== Task directions ==
Omit the pictures and return every entry exactly as written.

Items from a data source
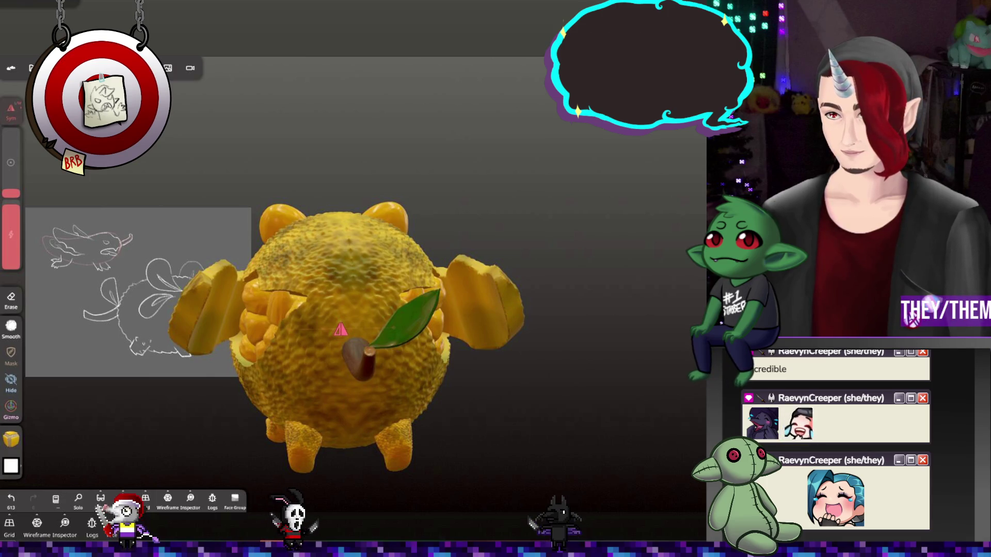
{"action": "left_click", "coordinate": [11, 408]}
{"action": "left_click_drag", "start_coordinate": [332, 165], "coordinate": [332, 199]}
Slide the flap piece along X, then select the fruit body and take the sculpting brush
{"action": "left_click_drag", "start_coordinate": [285, 262], "coordinate": [272, 265]}
{"action": "mouse_move", "coordinate": [542, 222]}
{"action": "left_mouse_down"}
{"action": "mouse_move", "coordinate": [443, 220]}
{"action": "mouse_move", "coordinate": [494, 286]}
{"action": "mouse_move", "coordinate": [436, 203]}
{"action": "left_mouse_up"}
{"action": "mouse_move", "coordinate": [602, 221]}
{"action": "left_mouse_down"}
{"action": "mouse_move", "coordinate": [515, 168]}
{"action": "mouse_move", "coordinate": [422, 238]}
{"action": "left_mouse_up"}
{"action": "mouse_move", "coordinate": [365, 297]}
{"action": "left_mouse_down"}
{"action": "mouse_move", "coordinate": [543, 256]}
{"action": "mouse_move", "coordinate": [429, 228]}
{"action": "left_mouse_up"}
{"action": "left_click", "coordinate": [315, 260]}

== Task output ==
{"action": "left_click", "coordinate": [11, 408]}
{"action": "left_click_drag", "start_coordinate": [332, 165], "coordinate": [332, 199]}
Slide the flap piece along X, then select the fruit body and take the sculpting brush
{"action": "left_click_drag", "start_coordinate": [285, 262], "coordinate": [272, 265]}
{"action": "mouse_move", "coordinate": [542, 222]}
{"action": "left_mouse_down"}
{"action": "mouse_move", "coordinate": [443, 220]}
{"action": "mouse_move", "coordinate": [494, 286]}
{"action": "mouse_move", "coordinate": [436, 203]}
{"action": "left_mouse_up"}
{"action": "mouse_move", "coordinate": [602, 221]}
{"action": "left_mouse_down"}
{"action": "mouse_move", "coordinate": [515, 168]}
{"action": "mouse_move", "coordinate": [422, 238]}
{"action": "left_mouse_up"}
{"action": "mouse_move", "coordinate": [365, 297]}
{"action": "left_mouse_down"}
{"action": "mouse_move", "coordinate": [543, 256]}
{"action": "mouse_move", "coordinate": [429, 228]}
{"action": "left_mouse_up"}
{"action": "left_click", "coordinate": [315, 260]}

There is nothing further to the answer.